(Dataset entries)
[Start of section]

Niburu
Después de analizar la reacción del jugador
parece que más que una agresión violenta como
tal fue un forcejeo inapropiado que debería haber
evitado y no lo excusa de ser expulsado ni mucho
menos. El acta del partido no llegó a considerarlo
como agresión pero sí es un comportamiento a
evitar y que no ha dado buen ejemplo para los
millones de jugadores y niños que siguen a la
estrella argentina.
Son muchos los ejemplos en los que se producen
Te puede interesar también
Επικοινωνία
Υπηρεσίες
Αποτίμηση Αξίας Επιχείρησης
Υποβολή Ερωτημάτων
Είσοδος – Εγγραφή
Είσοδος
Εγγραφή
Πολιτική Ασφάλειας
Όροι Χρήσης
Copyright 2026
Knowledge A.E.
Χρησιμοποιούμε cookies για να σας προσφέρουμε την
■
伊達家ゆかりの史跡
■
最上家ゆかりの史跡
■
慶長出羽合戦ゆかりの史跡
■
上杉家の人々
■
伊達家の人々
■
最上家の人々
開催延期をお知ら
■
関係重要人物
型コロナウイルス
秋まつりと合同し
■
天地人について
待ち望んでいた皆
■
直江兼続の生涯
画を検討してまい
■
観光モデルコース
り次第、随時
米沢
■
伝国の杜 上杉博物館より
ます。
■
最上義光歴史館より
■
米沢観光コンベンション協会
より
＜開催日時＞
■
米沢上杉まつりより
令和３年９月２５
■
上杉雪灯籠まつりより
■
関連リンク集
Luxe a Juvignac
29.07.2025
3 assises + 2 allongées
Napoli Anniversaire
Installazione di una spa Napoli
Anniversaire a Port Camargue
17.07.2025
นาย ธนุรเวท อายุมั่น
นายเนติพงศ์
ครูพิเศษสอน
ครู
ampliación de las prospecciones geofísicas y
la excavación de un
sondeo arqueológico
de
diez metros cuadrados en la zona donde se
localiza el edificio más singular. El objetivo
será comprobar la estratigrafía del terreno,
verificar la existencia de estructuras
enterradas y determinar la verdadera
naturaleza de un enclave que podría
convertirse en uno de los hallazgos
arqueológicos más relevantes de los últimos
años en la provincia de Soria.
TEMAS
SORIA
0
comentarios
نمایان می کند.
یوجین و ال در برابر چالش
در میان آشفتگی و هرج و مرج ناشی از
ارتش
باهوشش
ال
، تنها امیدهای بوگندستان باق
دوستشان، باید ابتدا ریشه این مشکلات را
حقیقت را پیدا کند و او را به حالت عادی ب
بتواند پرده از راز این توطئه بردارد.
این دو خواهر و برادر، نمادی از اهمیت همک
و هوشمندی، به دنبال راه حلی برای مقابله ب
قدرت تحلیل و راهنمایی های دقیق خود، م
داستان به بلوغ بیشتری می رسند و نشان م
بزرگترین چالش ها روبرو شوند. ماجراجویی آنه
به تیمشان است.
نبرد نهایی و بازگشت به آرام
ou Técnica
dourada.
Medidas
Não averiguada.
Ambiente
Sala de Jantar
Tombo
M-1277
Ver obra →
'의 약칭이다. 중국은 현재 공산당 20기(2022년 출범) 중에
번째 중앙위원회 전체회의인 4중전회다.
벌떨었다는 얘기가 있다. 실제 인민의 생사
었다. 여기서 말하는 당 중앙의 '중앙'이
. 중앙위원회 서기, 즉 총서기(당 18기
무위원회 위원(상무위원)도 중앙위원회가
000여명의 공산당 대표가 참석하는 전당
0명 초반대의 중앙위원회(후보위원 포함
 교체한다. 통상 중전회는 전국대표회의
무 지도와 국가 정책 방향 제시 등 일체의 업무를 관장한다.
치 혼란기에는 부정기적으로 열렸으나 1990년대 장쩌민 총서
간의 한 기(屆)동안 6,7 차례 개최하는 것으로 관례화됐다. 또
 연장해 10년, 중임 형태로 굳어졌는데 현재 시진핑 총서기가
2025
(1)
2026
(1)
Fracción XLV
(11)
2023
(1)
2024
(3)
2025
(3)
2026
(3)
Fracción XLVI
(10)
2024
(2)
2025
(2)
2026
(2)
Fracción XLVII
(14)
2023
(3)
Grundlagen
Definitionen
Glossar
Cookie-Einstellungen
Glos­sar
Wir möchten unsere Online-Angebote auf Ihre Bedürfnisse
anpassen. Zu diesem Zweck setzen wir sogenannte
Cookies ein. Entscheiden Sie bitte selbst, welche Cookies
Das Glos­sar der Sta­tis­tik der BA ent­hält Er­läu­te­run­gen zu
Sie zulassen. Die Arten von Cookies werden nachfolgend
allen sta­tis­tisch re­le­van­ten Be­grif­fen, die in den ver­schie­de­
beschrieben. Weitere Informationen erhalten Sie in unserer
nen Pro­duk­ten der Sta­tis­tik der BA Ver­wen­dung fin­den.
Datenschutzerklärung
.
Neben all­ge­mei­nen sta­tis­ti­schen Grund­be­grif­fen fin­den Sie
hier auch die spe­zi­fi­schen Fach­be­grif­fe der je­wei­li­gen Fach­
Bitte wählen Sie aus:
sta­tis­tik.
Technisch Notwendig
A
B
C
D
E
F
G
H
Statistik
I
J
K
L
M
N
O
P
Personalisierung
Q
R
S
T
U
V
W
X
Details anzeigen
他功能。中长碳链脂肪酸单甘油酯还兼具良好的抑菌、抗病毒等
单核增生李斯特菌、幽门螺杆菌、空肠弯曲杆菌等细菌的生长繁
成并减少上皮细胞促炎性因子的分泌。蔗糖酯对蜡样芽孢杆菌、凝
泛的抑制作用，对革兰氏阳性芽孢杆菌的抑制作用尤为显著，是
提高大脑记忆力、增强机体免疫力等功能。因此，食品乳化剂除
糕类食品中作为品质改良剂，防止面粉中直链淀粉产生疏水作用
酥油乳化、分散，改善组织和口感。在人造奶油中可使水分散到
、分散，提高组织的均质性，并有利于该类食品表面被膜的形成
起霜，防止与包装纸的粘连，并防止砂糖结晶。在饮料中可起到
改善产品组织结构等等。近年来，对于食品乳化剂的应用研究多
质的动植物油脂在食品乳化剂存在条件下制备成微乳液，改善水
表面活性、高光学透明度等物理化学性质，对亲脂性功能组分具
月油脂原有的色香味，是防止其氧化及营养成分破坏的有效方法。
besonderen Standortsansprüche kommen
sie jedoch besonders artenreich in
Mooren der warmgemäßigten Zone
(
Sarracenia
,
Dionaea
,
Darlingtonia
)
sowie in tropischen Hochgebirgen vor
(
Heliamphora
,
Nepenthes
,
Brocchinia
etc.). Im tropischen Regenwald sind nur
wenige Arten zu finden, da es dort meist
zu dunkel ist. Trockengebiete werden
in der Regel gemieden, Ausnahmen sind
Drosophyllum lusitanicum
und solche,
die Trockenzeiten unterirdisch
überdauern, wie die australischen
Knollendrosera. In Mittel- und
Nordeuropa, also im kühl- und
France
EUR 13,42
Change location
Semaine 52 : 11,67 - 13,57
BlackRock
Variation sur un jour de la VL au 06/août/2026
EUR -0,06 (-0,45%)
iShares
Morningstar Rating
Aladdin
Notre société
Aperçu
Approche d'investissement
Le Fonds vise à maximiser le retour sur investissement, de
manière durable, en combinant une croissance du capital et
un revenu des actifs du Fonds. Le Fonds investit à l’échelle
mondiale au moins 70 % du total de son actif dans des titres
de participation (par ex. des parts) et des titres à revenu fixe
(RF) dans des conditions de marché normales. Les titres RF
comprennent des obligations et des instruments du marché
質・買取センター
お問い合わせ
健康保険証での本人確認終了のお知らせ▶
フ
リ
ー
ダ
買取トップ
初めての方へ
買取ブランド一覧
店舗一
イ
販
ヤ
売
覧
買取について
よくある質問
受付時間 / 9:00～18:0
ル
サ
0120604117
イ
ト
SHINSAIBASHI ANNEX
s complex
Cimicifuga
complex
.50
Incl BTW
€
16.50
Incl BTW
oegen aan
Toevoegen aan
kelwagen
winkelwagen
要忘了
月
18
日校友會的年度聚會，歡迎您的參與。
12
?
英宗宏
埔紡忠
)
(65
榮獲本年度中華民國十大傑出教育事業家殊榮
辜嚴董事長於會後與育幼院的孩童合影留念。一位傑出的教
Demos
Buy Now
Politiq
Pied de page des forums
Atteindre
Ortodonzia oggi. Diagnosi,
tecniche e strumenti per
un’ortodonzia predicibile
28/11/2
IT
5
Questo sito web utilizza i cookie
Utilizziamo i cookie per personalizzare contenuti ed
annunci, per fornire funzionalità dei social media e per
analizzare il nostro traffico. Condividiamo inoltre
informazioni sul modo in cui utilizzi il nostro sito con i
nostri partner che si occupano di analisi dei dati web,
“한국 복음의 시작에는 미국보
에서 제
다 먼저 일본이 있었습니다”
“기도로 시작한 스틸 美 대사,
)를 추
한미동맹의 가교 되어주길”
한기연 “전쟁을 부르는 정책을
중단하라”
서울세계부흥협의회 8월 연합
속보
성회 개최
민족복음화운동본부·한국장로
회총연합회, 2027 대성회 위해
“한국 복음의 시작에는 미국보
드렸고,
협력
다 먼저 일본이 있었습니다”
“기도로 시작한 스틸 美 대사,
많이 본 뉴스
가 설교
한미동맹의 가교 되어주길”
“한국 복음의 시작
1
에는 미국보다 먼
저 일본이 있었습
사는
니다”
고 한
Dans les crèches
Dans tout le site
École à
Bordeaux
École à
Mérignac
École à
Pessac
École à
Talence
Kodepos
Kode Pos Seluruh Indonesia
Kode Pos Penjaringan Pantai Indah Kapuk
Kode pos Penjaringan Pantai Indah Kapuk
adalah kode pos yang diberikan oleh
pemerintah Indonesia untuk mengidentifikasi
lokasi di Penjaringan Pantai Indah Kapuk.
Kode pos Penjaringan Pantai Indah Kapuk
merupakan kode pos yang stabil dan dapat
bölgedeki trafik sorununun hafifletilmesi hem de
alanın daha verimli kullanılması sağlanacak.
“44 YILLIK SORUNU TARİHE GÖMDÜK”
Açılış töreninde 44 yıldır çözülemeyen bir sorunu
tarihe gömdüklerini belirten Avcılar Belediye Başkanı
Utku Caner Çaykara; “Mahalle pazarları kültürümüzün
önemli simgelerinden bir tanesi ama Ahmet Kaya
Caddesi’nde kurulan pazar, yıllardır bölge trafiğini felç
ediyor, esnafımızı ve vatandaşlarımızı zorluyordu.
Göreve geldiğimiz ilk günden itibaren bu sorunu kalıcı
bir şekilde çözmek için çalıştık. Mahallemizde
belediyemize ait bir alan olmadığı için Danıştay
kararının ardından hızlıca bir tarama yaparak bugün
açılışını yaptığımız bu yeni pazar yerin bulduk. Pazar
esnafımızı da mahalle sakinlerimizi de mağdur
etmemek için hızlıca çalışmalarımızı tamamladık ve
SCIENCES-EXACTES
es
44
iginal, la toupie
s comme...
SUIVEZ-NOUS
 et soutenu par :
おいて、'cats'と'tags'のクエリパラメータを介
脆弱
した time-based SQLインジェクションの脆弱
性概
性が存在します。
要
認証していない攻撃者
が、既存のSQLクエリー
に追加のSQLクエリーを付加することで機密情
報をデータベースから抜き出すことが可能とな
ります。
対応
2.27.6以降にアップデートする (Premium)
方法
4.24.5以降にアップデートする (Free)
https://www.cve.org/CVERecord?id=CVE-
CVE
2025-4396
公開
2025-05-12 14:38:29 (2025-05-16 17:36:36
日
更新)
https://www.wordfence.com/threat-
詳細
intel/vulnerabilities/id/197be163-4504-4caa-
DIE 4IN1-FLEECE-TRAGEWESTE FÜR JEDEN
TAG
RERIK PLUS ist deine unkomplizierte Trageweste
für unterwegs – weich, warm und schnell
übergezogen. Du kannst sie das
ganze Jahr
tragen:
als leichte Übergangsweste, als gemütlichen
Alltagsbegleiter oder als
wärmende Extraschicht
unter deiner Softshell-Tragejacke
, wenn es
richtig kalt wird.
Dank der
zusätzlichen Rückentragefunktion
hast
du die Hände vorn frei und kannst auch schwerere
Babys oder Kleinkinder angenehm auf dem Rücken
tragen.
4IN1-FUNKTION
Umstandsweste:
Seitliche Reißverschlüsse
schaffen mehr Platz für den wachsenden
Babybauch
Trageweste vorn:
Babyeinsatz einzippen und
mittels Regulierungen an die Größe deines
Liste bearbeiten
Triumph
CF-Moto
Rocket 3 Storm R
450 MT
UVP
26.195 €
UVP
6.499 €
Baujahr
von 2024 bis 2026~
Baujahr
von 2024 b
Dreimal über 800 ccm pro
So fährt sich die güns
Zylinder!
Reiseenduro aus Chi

[End of section]

● Exercise: Could you reproduce the lines from the beginning of the entries up to and including the line that contains "داستان به بلوغ بیشتری می رسند و نشان م", word for word?

● Task solution:
Niburu
Después de analizar la reacción del jugador
parece que más que una agresión violenta como
tal fue un forcejeo inapropiado que debería haber
evitado y no lo excusa de ser expulsado ni mucho
menos. El acta del partido no llegó a considerarlo
como agresión pero sí es un comportamiento a
evitar y que no ha dado buen ejemplo para los
millones de jugadores y niños que siguen a la
estrella argentina.
Son muchos los ejemplos en los que se producen
Te puede interesar también
Επικοινωνία
Υπηρεσίες
Αποτίμηση Αξίας Επιχείρησης
Υποβολή Ερωτημάτων
Είσοδος – Εγγραφή
Είσοδος
Εγγραφή
Πολιτική Ασφάλειας
Όροι Χρήσης
Copyright 2026
Knowledge A.E.
Χρησιμοποιούμε cookies για να σας προσφέρουμε την
■
伊達家ゆかりの史跡
■
最上家ゆかりの史跡
■
慶長出羽合戦ゆかりの史跡
■
上杉家の人々
■
伊達家の人々
■
最上家の人々
開催延期をお知ら
■
関係重要人物
型コロナウイルス
秋まつりと合同し
■
天地人について
待ち望んでいた皆
■
直江兼続の生涯
画を検討してまい
■
観光モデルコース
り次第、随時
米沢
■
伝国の杜 上杉博物館より
ます。
■
最上義光歴史館より
■
米沢観光コンベンション協会
より
＜開催日時＞
■
米沢上杉まつりより
令和３年９月２５
■
上杉雪灯籠まつりより
■
関連リンク集
Luxe a Juvignac
29.07.2025
3 assises + 2 allongées
Napoli Anniversaire
Installazione di una spa Napoli
Anniversaire a Port Camargue
17.07.2025
นาย ธนุรเวท อายุมั่น
นายเนติพงศ์
ครูพิเศษสอน
ครู
ampliación de las prospecciones geofísicas y
la excavación de un
sondeo arqueológico
de
diez metros cuadrados en la zona donde se
localiza el edificio más singular. El objetivo
será comprobar la estratigrafía del terreno,
verificar la existencia de estructuras
enterradas y determinar la verdadera
naturaleza de un enclave que podría
convertirse en uno de los hallazgos
arqueológicos más relevantes de los últimos
años en la provincia de Soria.
TEMAS
SORIA
0
comentarios
نمایان می کند.
یوجین و ال در برابر چالش
در میان آشفتگی و هرج و مرج ناشی از
ارتش
باهوشش
ال
، تنها امیدهای بوگندستان باق
دوستشان، باید ابتدا ریشه این مشکلات را
حقیقت را پیدا کند و او را به حالت عادی ب
بتواند پرده از راز این توطئه بردارد.
این دو خواهر و برادر، نمادی از اهمیت همک
و هوشمندی، به دنبال راه حلی برای مقابله ب
قدرت تحلیل و راهنمایی های دقیق خود، م
داستان به بلوغ بیشتری می رسند و نشان م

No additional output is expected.